The woman we all think is a nurse steps away from the glare and approaches the bed, standing opposite Marina. As she does, the solid black mass becomes a person with all her own features. Sara. I’m surprised all over again. I glance at Dylan and see that he recognized her before I did. But he comes no farther into the room.

“He’s about the same,” Sara says.

“But the nurse who called me said—”

“I never said I was a nurse, Marina.”

Marina takes my hand. The softness of her fingers, the warmth and strength of her gentle grip flow all the way up my arm. “Yes, you did. You said there were some new developments in Dad’s situation.”

“I did. But he’s the same.” She looks apologetic. “I was a little vague. Maybe I wanted you to make assumptions.”

Marina takes a fresh look at Sara and loses her tongue. I can see my beautiful girl trying to assess her. Dylan hasn’t looked at me in the bed since he entered the room. He has eyes only for Sara, eyes that are both wishful and guarded.

His laugh is tight. “You guys look more alike together than you do apart,” he says.

It’s true, glaringly obvious. This is what scares Marina the most. I see the fear in the glance she sends Dylan’s way, their roles suddenly reversed. He removes his hands from his pockets. He takes only one breath for every two of hers.

“What new developments?” she asks Sara. And then Dylan: “What do you mean ‘apart’?”

“This is Misty,” Dylan tells his sister. “Misty. Rochester. Becker.” He annunciates each name plainly, and his calm demeanor is as unexpected as Marina’s nervousness.

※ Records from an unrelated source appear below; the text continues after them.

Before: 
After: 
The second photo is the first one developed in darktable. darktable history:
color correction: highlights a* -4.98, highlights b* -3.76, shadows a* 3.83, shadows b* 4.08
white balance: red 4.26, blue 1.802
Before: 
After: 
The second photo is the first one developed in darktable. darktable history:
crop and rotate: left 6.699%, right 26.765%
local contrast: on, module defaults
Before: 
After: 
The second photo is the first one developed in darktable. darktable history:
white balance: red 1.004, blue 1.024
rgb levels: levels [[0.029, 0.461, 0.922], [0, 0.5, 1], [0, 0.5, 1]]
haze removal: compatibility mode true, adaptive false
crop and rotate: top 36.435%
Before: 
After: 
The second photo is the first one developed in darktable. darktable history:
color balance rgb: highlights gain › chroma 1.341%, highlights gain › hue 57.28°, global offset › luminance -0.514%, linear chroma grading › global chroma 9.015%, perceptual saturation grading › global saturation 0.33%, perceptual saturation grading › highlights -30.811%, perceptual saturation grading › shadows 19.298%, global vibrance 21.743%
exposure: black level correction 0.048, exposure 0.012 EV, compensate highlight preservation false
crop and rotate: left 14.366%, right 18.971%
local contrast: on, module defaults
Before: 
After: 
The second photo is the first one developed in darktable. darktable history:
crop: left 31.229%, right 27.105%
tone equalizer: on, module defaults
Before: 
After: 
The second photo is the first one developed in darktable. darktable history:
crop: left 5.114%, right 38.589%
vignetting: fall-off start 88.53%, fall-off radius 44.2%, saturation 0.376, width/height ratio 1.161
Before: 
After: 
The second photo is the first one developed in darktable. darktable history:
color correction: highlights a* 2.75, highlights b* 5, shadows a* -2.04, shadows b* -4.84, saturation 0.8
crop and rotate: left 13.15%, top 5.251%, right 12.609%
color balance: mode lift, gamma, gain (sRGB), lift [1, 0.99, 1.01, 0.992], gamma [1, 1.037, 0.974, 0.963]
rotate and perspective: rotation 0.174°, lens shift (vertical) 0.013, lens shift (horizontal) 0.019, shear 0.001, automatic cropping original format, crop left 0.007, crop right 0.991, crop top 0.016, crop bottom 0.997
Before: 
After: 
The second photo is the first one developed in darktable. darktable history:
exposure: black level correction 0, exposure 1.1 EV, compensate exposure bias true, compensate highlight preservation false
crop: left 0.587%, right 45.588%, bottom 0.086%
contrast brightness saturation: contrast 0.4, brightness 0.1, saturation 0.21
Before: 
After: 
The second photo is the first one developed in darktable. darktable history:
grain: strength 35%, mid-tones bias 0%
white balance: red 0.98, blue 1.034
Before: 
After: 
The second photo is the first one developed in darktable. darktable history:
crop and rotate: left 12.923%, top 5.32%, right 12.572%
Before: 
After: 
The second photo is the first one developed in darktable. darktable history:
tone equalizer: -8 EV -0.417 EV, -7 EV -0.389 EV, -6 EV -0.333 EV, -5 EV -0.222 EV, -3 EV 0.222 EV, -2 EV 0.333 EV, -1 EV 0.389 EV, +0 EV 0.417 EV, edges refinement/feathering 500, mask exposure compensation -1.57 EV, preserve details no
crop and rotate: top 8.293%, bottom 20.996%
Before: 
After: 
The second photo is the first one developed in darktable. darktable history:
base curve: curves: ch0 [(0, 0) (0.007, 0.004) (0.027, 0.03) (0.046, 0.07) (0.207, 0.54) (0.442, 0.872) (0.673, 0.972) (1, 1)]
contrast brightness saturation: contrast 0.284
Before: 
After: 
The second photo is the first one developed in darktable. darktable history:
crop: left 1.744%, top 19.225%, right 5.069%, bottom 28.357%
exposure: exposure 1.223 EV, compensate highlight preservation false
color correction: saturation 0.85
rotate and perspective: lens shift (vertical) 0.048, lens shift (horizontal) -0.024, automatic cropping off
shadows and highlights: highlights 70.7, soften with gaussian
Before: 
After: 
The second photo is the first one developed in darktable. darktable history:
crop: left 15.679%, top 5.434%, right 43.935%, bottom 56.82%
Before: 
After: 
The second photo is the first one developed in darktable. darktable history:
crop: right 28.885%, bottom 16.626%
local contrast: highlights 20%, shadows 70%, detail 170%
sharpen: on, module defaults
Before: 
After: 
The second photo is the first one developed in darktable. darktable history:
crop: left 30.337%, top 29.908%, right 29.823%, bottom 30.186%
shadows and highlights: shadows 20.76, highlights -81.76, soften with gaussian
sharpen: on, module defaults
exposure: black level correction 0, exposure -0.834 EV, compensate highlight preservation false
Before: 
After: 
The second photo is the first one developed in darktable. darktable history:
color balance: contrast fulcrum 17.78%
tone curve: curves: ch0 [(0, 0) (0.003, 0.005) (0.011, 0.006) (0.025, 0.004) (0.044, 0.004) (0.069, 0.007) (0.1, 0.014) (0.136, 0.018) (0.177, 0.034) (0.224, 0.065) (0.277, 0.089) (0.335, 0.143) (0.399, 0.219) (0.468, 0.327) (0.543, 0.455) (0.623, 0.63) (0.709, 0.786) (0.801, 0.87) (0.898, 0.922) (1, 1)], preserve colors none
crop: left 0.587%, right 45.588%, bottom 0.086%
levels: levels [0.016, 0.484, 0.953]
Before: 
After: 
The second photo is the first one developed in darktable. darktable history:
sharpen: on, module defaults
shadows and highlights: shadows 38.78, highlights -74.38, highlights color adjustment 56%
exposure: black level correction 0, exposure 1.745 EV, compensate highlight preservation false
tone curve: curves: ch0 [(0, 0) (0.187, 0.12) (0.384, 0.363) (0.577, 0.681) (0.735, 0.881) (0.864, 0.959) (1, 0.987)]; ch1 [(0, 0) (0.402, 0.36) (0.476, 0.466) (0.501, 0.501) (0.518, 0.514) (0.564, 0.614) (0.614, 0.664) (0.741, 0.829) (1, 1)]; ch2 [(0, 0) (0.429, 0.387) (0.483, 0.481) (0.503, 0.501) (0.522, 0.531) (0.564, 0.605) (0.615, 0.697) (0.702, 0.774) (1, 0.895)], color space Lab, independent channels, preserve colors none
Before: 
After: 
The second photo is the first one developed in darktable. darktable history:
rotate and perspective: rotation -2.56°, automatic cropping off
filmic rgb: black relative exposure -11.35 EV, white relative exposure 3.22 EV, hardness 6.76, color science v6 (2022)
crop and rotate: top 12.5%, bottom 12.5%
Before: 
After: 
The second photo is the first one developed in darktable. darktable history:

Sara extends her hand to Marina. “I’m Sara,” she corrects. “Sara Rochester.” Marina doesn’t take Sara’s hand, but Dylan reaches out tentatively.

“I found our mom,” he says. “Right? You decided to own up to it?”

Marina’s face is stone. Her fist tightens around the keys she carries.

Sara squeezes Dylan’s fingers and nods. They release each other quickly. “I’m your mother.”